The ministry said that this was the case with the contract concluded between the European Commission and Pfizer-BioNTech for the purchase of pandemic vaccines for the period 2022-2023, more than seven million doses.
“That is why Bulgaria relies on an open dialogue with the EC and the manufacturers of pandemic vaccines to negotiate quantities tailored to the needs of EU member states and our country in particular,” the ministry said.
“There is a need for understanding, both on the part of the company and the EC, on the flexibility that vaccine contracts should have,” it said.
“The desire of the Ministry of Health is that our country continues to provide a wide portfolio of vaccines against Covid-19, but in reasonable quantities, which will guarantee the access of Bulgarian citizens to different types of vaccine products.”

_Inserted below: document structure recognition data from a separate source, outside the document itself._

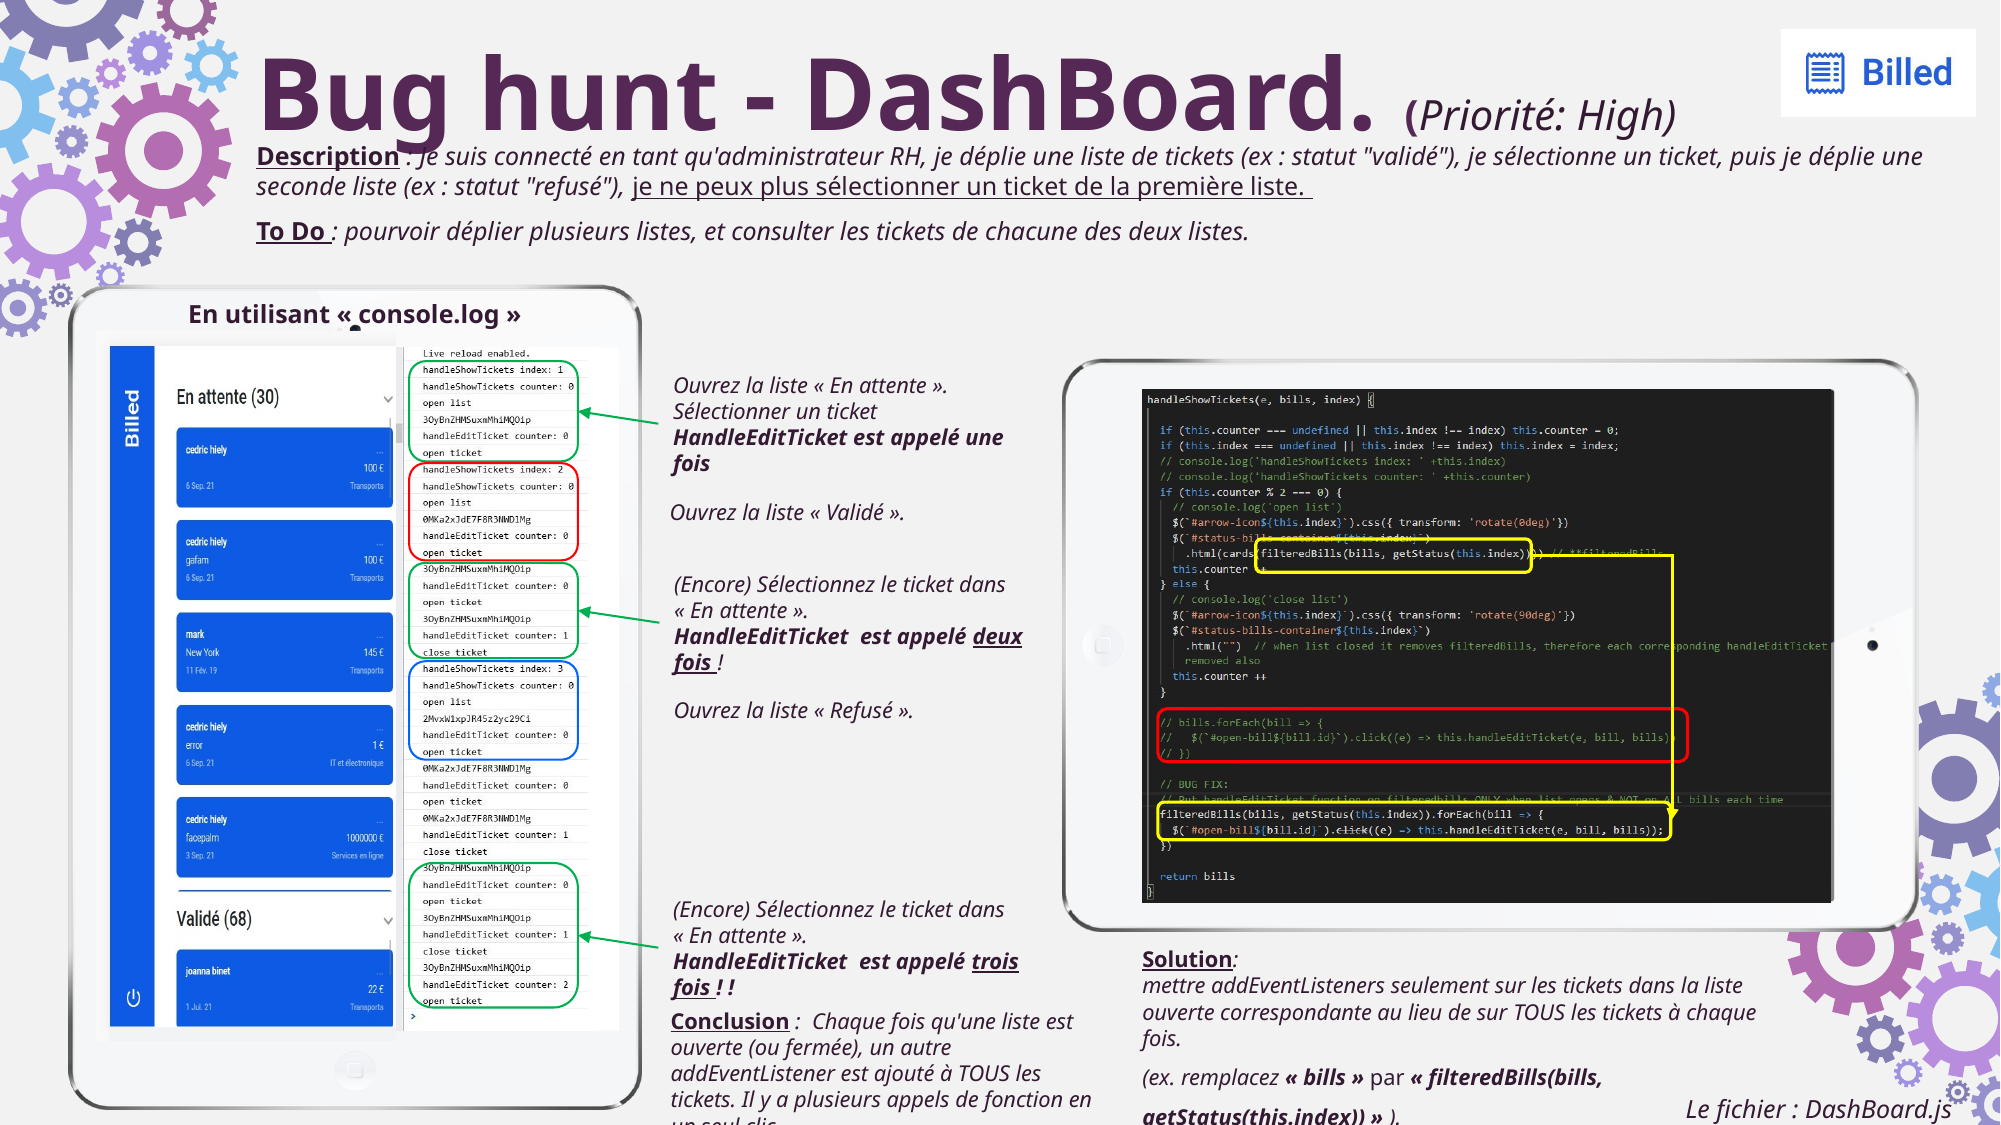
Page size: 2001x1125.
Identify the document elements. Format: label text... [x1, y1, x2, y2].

text_box Le fichier : DashBoard.js [1818, 1086, 1994, 1125]
text_box Ouvrez la liste « En attente ». Sélectionner un ticket HandleEditTicket est appelé une fois [658, 363, 1053, 484]
picture [1063, 216, 1919, 1075]
text_box Ouvrez la liste « Validé ». [654, 491, 1053, 533]
text_box (Encore) Sélectionnez le ticket dans « En attente ». HandleEditTicket est appelé deux fois ! [659, 562, 1054, 683]
text_box Bug hunt - DashBoard. (Priorité: High) [241, 23, 2000, 133]
picture [68, 284, 642, 1110]
text_box Description : Je suis connecté en tant qu'administrateur RH, je déplie une liste de tickets (ex : statut "validé"), je sélectionne un ticket, puis je déplie une seconde liste (ex : statut "refusé"), je ne peux plus sélectionner un ticket de la première liste. To Do : pourvoir déplier plusieurs listes, et consulter les tickets de chacune des deux listes. [241, 133, 2000, 253]
text_box (Encore) Sélectionnez le ticket dans « En attente ». HandleEditTicket est appelé trois fois ! ! [658, 887, 1053, 999]
picture [1781, 29, 1976, 117]
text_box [1531, 555, 1671, 821]
text_box Solution: mettre addEventListeners seulement sur les tickets dans la liste ouverte correspondante au lieu de sur TOUS les tickets à chaque fois. (ex. remplacez « bills » par « filteredBills(bills, getStatus(this.index)) » ). [1127, 938, 1818, 1125]
text_box Ouvrez la liste « Refusé ». [658, 689, 1018, 731]
text_box Conclusion : Chaque fois qu'une liste est ouverte (ou fermée), un autre addEventListener est ajouté à TOUS les tickets. Il y a plusieurs appels de fonction en un seul clic… [655, 999, 1114, 1125]
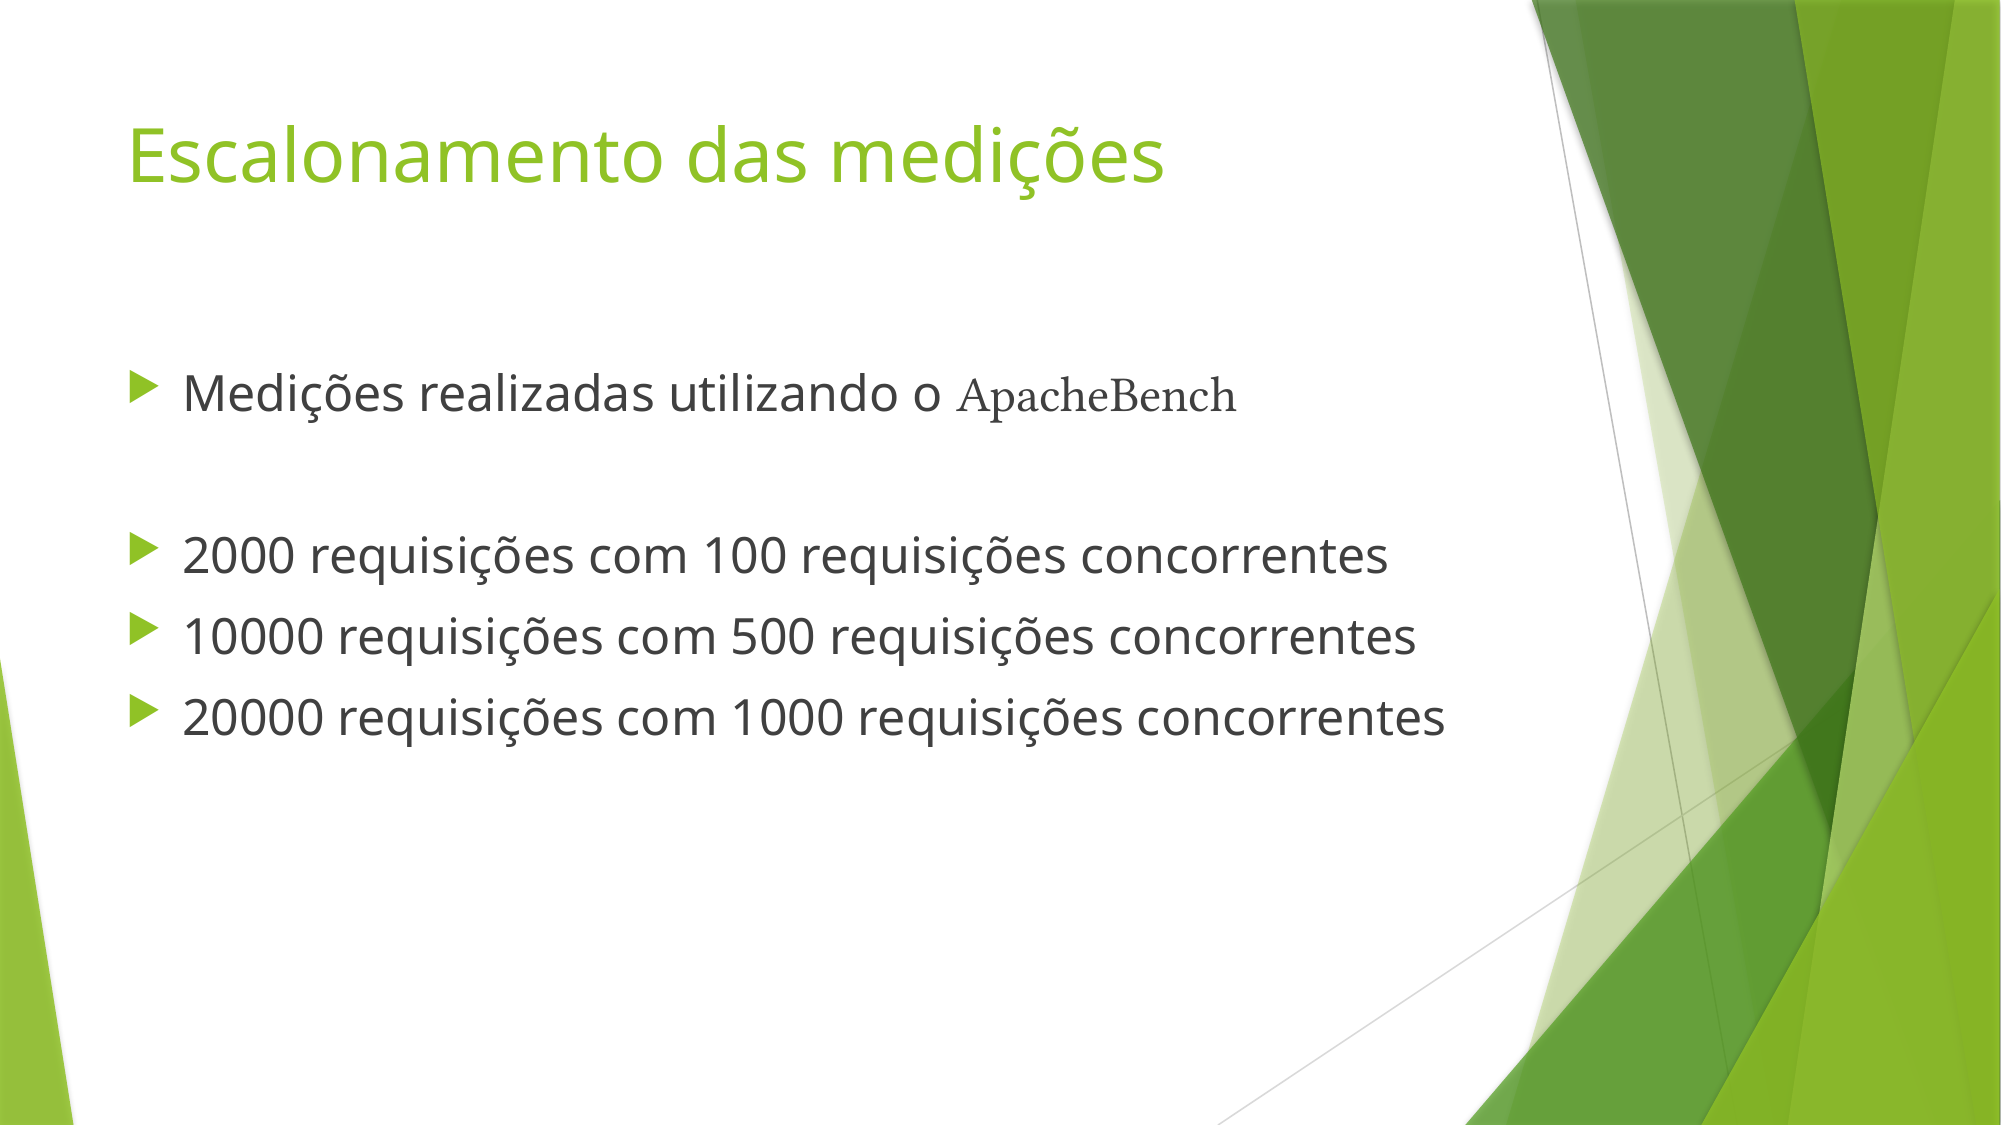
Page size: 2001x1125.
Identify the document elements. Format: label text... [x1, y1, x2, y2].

title Escalonamento das medições [111, 99, 1522, 317]
list Medições realizadas utilizando o ApacheBench 2000 requisições com 100 requisições concorrentes 10000 requisições com 500 requisições concorrentes 20000 requisições com 1000 requisições concorrentes [111, 354, 1522, 992]
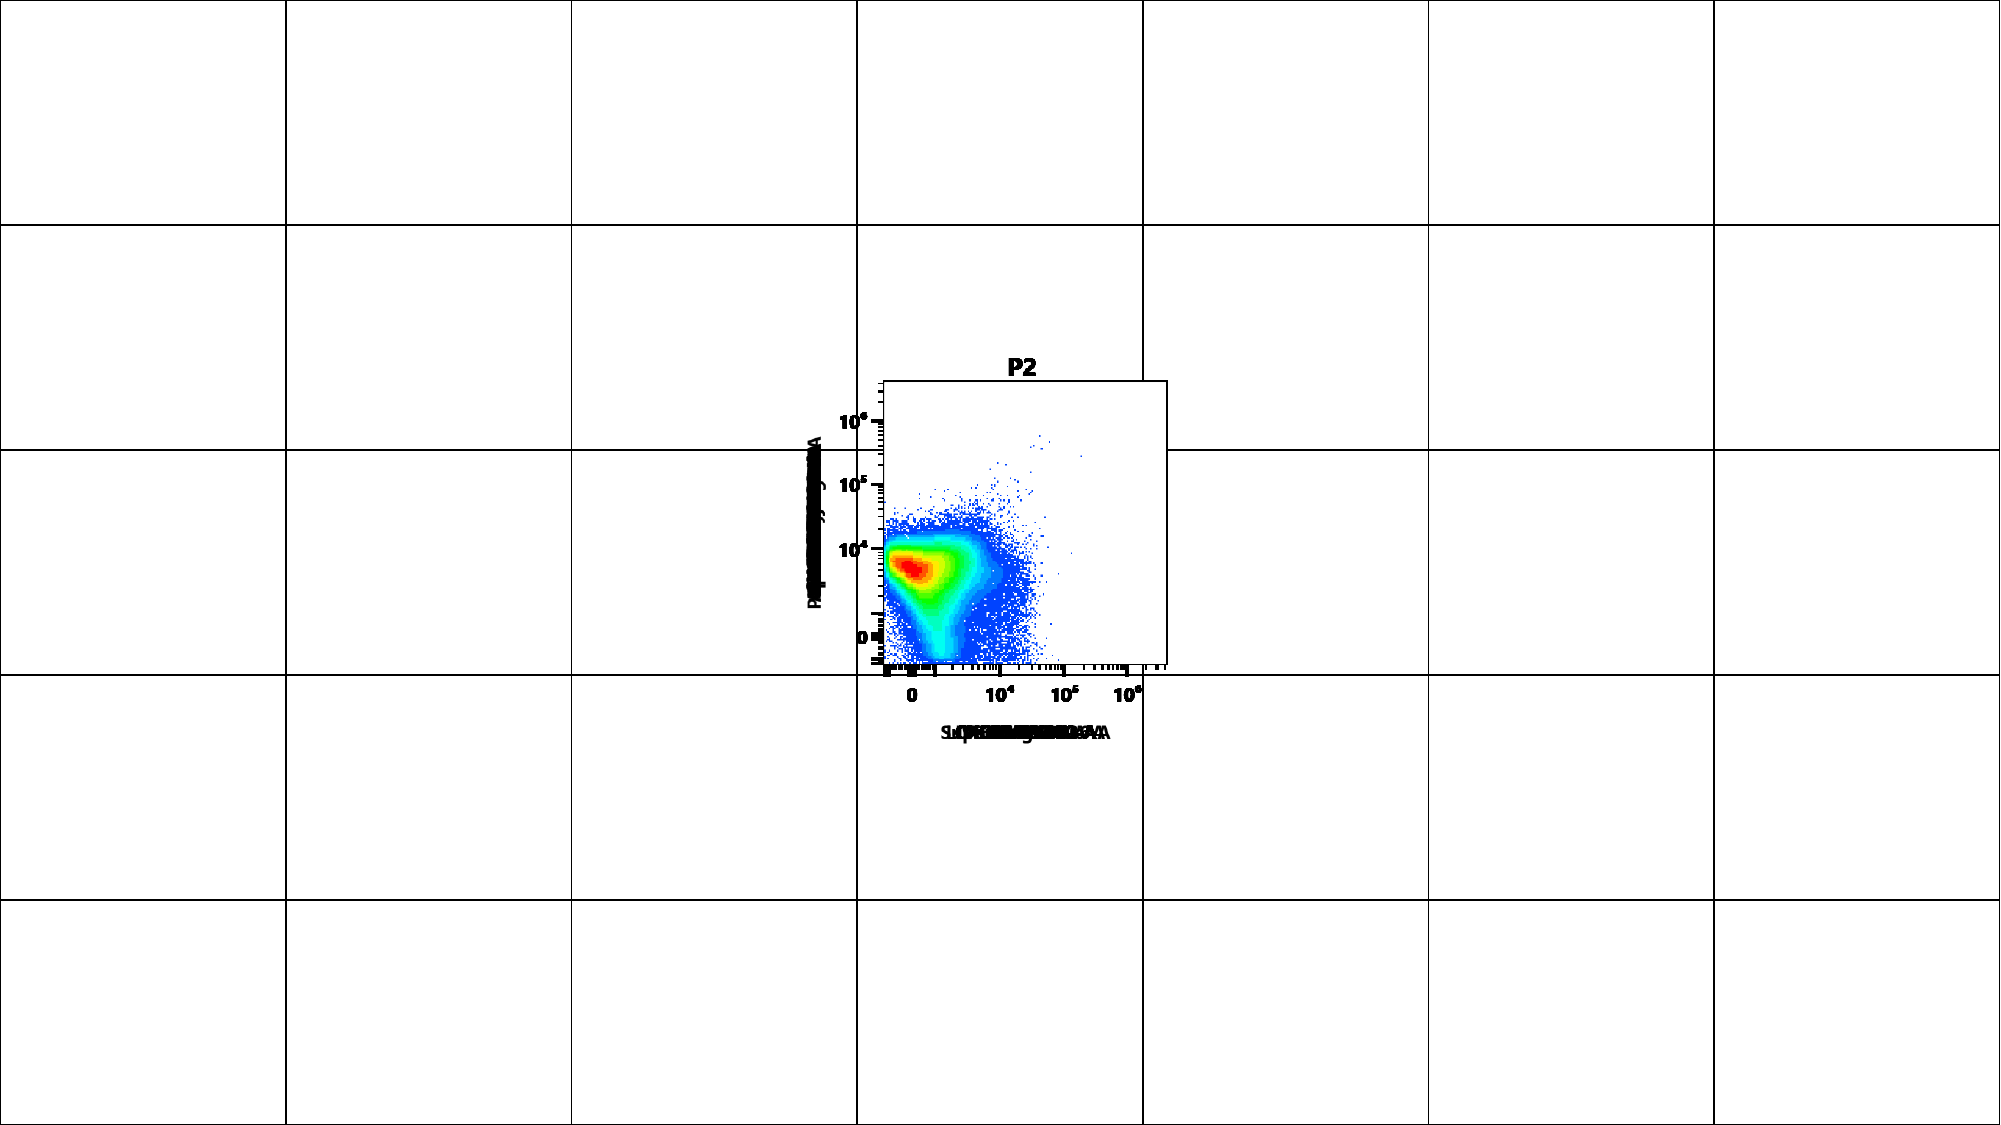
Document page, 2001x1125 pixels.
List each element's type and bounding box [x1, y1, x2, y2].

The ministry said that in an attempt to deal with the Covid-19 pandemic, in the face of a shortage of vaccines against new coronavirus, the European Commission signed a contract with Pfizer-BioNTech to purchase pandemic vaccines for the period 2022-2023, in order to provide EU countries with effective vaccine protection.
“Subsequently, the quantities agreed for Bulgaria and other Member States turned out to be in surplus, which is why since mid-2021 the country has been actively and consistently, in dialogue with the European Commission and other countries, looking for solutions to reduce vaccines.”
In its letter to the EC, the ministry also presented its proposals for changing the contract concluded by the EC with Pfizer-BioNTech.
The letter was sent at a time when several other EU countries, including Poland, had asked the European Commission about the possibility of amending the treaty.
“The main reason is that member states are obliged to purchase quantities of vaccines that they do not need.
At the same time, the provision of health services to citizens arriving from Ukraine requires additional financial resources, which could be freed up by reducing the quantities of vaccines set out in the EC contract with Pfizer-BioNTech, in line with the real needs of EU countries, Bulgaria’s Health Ministry said.